While this may seem distant from the day-to-day work of a lender, it raises a clear red flag. If an AI tool you rely on for content creation, such as customer emails, vehicle descriptions or marketing material, was trained on unlicensed data, you could face legal or reputational exposure. Legal disputes are likely to shape the future rules around data licensing for AI training, and businesses relying on AI-generated content may soon be expected to show more due diligence.
Another challenge is AI’s tendency to “hallucinate”, that is, generate content that sounds plausible but is factually wrong. A recent example saw a Chicago Sun-Times journalist publish a list of summer reads that included several books that don’t exist. The AI tool he’d used had simply made them up. That might raise a smile in the context of arts coverage, but in motor finance, it’s a different story. Incorrect details on a finance agreement, vehicle spec or interest rate could mislead consumers, breach FCA rules, and damage your company. As AI gets embedded into back-office workflows, quality control becomes more, not less, important.
Then there’s the issue of bias. AI models learn from patterns in historical data. If that data contains skewed outcomes, for example, around gender, geography, or credit score thresholds, those same patterns can influence automated decisions or content. This poses obvious risks for firms operating under the FCA’s Consumer Duty, particularly where transparency and fairness must be demonstrable in customer journeys.

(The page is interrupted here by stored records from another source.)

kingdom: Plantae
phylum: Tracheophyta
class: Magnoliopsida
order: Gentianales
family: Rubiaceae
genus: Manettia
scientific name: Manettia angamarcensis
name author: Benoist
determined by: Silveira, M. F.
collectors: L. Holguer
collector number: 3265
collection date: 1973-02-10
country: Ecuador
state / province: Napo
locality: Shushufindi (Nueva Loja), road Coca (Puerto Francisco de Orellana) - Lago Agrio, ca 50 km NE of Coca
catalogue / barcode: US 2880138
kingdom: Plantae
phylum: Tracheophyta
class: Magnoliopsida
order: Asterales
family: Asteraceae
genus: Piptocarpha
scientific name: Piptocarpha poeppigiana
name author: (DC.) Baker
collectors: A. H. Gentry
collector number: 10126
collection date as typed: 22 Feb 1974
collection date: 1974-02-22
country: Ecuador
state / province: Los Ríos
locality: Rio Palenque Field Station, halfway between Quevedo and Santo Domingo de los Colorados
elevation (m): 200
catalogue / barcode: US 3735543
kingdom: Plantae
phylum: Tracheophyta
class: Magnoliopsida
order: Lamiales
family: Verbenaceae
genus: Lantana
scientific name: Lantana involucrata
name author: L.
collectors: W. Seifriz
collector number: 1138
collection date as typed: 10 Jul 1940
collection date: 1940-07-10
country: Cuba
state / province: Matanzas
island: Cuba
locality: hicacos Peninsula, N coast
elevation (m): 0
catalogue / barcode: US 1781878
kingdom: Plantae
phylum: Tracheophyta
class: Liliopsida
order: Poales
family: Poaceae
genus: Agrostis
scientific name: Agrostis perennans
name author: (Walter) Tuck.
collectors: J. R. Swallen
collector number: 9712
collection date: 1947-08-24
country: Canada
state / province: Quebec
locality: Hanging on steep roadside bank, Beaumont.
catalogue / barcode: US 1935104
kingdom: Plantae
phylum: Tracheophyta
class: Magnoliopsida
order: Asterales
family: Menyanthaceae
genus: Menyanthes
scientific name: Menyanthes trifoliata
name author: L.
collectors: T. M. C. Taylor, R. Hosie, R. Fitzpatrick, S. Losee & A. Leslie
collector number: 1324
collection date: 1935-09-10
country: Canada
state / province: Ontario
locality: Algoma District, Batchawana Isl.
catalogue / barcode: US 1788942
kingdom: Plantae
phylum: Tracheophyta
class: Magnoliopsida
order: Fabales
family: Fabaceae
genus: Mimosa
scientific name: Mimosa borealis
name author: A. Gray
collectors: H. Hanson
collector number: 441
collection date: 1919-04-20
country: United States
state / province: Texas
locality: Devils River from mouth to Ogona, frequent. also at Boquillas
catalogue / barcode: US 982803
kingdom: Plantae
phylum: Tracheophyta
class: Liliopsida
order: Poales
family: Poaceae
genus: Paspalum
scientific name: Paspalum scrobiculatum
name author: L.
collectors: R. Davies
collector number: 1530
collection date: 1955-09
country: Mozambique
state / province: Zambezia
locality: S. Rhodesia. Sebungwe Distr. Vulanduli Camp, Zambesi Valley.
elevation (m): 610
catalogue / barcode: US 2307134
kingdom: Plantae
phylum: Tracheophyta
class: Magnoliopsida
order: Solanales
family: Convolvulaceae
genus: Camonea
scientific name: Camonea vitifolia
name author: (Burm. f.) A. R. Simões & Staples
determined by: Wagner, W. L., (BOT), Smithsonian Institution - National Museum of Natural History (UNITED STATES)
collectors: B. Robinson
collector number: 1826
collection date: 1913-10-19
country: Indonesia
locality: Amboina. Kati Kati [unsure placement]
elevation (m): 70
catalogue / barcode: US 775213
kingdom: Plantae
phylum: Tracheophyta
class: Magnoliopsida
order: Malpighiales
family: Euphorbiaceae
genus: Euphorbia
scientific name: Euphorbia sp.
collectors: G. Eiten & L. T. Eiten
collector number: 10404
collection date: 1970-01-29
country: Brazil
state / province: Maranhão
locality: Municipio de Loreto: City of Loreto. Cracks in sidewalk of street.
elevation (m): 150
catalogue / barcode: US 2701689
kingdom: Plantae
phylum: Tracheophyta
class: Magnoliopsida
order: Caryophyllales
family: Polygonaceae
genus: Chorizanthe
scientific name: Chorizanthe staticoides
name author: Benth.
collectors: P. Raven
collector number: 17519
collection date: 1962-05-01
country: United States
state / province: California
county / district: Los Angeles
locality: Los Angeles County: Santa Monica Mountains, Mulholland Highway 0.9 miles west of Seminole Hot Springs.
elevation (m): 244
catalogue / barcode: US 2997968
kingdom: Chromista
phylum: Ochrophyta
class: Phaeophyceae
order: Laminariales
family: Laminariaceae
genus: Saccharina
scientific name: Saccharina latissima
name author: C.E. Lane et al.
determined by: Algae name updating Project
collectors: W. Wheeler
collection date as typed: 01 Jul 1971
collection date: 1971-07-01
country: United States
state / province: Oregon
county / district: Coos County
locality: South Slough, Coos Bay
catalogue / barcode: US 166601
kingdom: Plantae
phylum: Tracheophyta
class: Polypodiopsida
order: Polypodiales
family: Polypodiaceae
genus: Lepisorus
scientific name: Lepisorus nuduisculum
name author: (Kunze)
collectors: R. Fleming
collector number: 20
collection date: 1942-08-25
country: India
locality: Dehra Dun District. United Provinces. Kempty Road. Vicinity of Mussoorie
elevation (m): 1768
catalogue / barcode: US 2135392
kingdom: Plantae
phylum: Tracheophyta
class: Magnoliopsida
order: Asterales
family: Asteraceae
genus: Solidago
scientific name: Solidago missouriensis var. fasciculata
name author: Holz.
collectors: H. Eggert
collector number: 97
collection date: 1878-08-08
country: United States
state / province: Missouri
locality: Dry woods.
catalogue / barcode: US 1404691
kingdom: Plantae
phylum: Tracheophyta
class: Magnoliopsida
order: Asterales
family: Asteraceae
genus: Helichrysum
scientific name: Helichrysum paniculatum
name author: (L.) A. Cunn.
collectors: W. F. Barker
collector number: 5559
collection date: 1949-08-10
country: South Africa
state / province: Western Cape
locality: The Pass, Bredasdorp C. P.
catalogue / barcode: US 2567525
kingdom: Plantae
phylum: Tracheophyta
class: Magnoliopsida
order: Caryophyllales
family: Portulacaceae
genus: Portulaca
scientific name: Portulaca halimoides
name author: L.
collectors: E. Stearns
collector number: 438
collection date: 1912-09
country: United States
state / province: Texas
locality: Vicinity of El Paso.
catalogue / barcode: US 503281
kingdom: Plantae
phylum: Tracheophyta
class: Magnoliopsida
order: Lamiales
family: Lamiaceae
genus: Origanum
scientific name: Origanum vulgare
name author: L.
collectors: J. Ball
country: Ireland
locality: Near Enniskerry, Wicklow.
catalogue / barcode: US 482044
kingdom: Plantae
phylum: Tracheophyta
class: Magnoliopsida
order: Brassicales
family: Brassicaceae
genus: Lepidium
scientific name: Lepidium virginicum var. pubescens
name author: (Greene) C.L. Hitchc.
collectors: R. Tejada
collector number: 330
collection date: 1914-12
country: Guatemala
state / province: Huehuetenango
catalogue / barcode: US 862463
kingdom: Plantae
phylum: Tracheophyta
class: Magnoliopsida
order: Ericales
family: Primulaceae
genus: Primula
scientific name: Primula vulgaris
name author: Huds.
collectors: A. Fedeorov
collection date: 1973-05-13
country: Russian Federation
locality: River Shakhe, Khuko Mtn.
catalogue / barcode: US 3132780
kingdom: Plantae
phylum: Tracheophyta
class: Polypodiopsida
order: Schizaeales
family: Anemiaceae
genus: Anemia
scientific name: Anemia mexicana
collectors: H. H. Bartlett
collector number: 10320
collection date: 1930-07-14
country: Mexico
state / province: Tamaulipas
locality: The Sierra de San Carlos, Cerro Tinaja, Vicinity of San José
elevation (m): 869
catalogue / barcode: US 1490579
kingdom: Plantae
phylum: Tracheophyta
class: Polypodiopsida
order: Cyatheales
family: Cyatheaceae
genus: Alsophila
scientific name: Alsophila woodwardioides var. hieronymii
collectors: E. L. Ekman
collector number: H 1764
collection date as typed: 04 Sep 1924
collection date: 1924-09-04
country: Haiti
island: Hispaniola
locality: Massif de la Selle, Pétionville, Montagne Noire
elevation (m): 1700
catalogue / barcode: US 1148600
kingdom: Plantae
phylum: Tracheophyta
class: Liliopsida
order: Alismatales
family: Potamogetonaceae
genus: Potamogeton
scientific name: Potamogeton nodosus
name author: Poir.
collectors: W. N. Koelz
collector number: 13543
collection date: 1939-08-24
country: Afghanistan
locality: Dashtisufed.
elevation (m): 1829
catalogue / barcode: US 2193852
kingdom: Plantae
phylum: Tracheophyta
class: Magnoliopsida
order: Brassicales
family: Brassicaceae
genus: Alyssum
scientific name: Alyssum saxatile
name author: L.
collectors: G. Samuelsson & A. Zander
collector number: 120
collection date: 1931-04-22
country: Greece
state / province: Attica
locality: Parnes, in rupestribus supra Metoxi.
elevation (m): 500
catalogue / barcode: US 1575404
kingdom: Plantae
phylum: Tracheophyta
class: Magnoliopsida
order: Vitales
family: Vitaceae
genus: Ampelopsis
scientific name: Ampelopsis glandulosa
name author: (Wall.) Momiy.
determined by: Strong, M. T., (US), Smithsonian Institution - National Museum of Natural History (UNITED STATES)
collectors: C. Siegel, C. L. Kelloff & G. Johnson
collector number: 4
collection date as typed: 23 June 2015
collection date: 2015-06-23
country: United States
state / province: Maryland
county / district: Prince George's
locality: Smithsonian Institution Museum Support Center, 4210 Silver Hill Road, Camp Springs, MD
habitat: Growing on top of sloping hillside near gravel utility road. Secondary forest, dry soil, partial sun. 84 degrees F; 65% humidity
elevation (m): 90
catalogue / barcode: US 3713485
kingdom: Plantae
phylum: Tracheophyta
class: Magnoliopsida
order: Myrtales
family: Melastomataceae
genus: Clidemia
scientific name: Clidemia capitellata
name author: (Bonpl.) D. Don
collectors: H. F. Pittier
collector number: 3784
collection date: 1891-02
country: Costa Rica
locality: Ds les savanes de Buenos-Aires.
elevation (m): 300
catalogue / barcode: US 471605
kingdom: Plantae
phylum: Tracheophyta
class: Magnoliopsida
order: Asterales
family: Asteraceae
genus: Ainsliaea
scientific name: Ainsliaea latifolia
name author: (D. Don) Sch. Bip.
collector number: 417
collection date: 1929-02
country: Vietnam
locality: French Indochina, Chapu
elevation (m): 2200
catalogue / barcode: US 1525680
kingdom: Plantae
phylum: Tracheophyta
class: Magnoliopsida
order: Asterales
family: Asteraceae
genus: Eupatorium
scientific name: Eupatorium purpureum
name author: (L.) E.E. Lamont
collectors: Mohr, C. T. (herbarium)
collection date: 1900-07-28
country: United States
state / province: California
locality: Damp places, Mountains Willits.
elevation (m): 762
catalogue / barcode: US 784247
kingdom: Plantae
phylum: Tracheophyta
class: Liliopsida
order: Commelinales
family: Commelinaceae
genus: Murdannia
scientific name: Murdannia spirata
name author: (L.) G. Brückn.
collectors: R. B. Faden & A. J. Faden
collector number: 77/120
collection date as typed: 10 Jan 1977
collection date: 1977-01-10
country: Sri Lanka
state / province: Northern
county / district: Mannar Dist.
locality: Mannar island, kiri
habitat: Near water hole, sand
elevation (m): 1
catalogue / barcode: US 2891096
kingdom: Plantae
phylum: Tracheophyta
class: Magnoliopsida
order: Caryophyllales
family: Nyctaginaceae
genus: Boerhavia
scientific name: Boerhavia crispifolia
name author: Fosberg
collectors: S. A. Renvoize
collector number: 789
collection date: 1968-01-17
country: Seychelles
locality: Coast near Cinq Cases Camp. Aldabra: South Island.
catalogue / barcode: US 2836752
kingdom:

Using AI in motor finance isn’t a risk in itself, but it does require oversight. You need to know what the model was trained on, what data it’s using, and where content is coming from. You’ll also need to factor in manual review, validation, and accountability. Working with providers that focus on licensed content and transparent tooling can reduce exposure and free up internal teams from compliance firefighting.
AI can improve speed and consistency. But it doesn’t eliminate responsibility. Human judgment is still required – especially in a regulated industry like motor finance.